Component of the ESCRT-I complex, a regulator of vesicular trafficking process (PubMed:21757351, PubMed:22405001, PubMed:31203368).
Binds to ubiquitinated cargo proteins and is required for the sorting of endocytic ubiquitinated cargos into multivesicular bodies (MVBs) (PubMed:21757351, PubMed:22405001).
Plays a role in the proteasomal degradation of ubiquitinated cell-surface proteins, such as EGFR and BST2 (PubMed:24284069, PubMed:22405001, PubMed:31203368).

Biological Process

Biological Process membrane fission Source:ComplexPortal1 Publication
Biological Process multivesicular body assembly Source:ComplexPortal1 Publication
Biological Process protein transport to vacuole involved in ubiquitin-dependent protein catabolic process via the multivesicular body sorting pathway Source:ComplexPortal1 Publication
Biological Process ubiquitin-dependent protein catabolic process via the multivesicular body sorting pathway Source:UniProtKB1 Publication

Cellular Location

Cytoplasm, cytosol
Endosome
Predominantly cytosolic (PubMed:21757351).
Recruited to endosomes as part of the ESCRT-I complex (PubMed:21757351).

Involvement in disease

Spastic paraplegia 80, autosomal dominant (SPG80):
A form of spastic paraplegia, a neurodegenerative disorder characterized by a slow, gradual, progressive weakness and spasticity of the lower limbs.
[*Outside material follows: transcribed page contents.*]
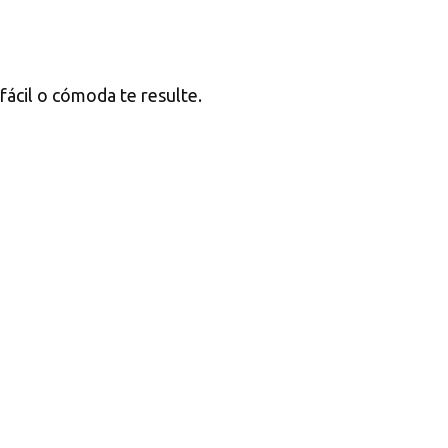
 fácil o cómoda te resulte.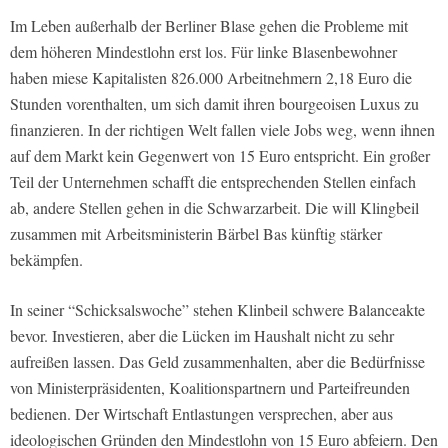
Im Leben außerhalb der Berliner Blase gehen die Probleme mit
dem höheren Mindestlohn erst los. Für linke Blasenbewohner
haben miese Kapitalisten 826.000 Arbeitnehmern 2,18 Euro die
Stunden vorenthalten, um sich damit ihren bourgeoisen Luxus zu
finanzieren. In der richtigen Welt fallen viele Jobs weg, wenn ihnen
auf dem Markt kein Gegenwert von 15 Euro entspricht. Ein großer
Teil der Unternehmen schafft die entsprechenden Stellen einfach
ab, andere Stellen gehen in die Schwarzarbeit. Die will Klingbeil
zusammen mit Arbeitsministerin Bärbel Bas künftig stärker
bekämpfen.
In seiner “Schicksalswoche” stehen Klinbeil schwere Balanceakte
bevor. Investieren, aber die Lücken im Haushalt nicht zu sehr
aufreißen lassen. Das Geld zusammenhalten, aber die Bedürfnisse
von Ministerpräsidenten, Koalitionspartnern und Parteifreunden
bedienen. Der Wirtschaft Entlastungen versprechen, aber aus
ideologischen Gründen den Mindestlohn von 15 Euro abfeiern. Den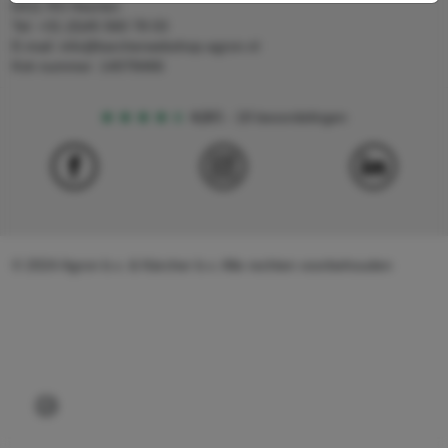
6411 RS Heerlen
Tel: +31 (0)45 560 78 03
E-mail: info@karcherwebshop-agron.nl
Kvk nummer: 14078466
4,5
5
18 beoordelingen
© 2024 Agron b.v. & Kärcher b.v. Alle rechten voorbehouden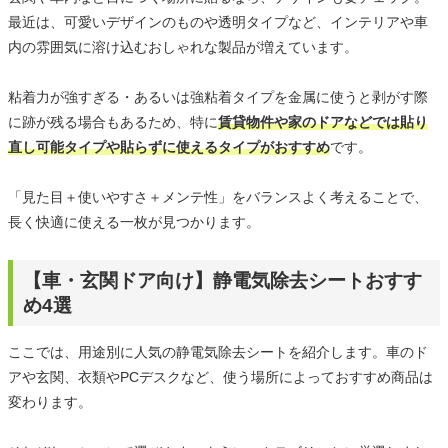
最近は、可愛いデザインのものや透明タイプなど、インテリアや車
内の雰囲気に溶け込むおしゃれな製品が増えています。
粘着力が強すぎる・あるいは強粘着タイプを金属に使うと剥がす際
に跡が残る場合もあるため、特に
賃貸物件や家のドアなどでは貼り
直し可能タイプや貼らずに使えるタイプがおすすめ
です。
「見た目＋使いやすさ＋メンテ性」をバランスよく考えることで、
長く快適に使える一枚が見つかります。
【車・玄関ドア向け】静電気除去シートおすす
め4選
ここでは、用途別に人気の静電気除去シートを紹介します。車のド
アや玄関、衣類やPCデスクなど、使う場所によっておすすめ商品は
変わります。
Rate of progression and the severity of symptoms are quite variable. Initial symptoms may include difficulty with balance, weakness and stiffness in the legs, muscle spasms, and dragging the toes when walking. In some forms of the disorder, bladder symptoms (such as incontinence) may appear, or the weakness and stiffness may spread to other parts of the body.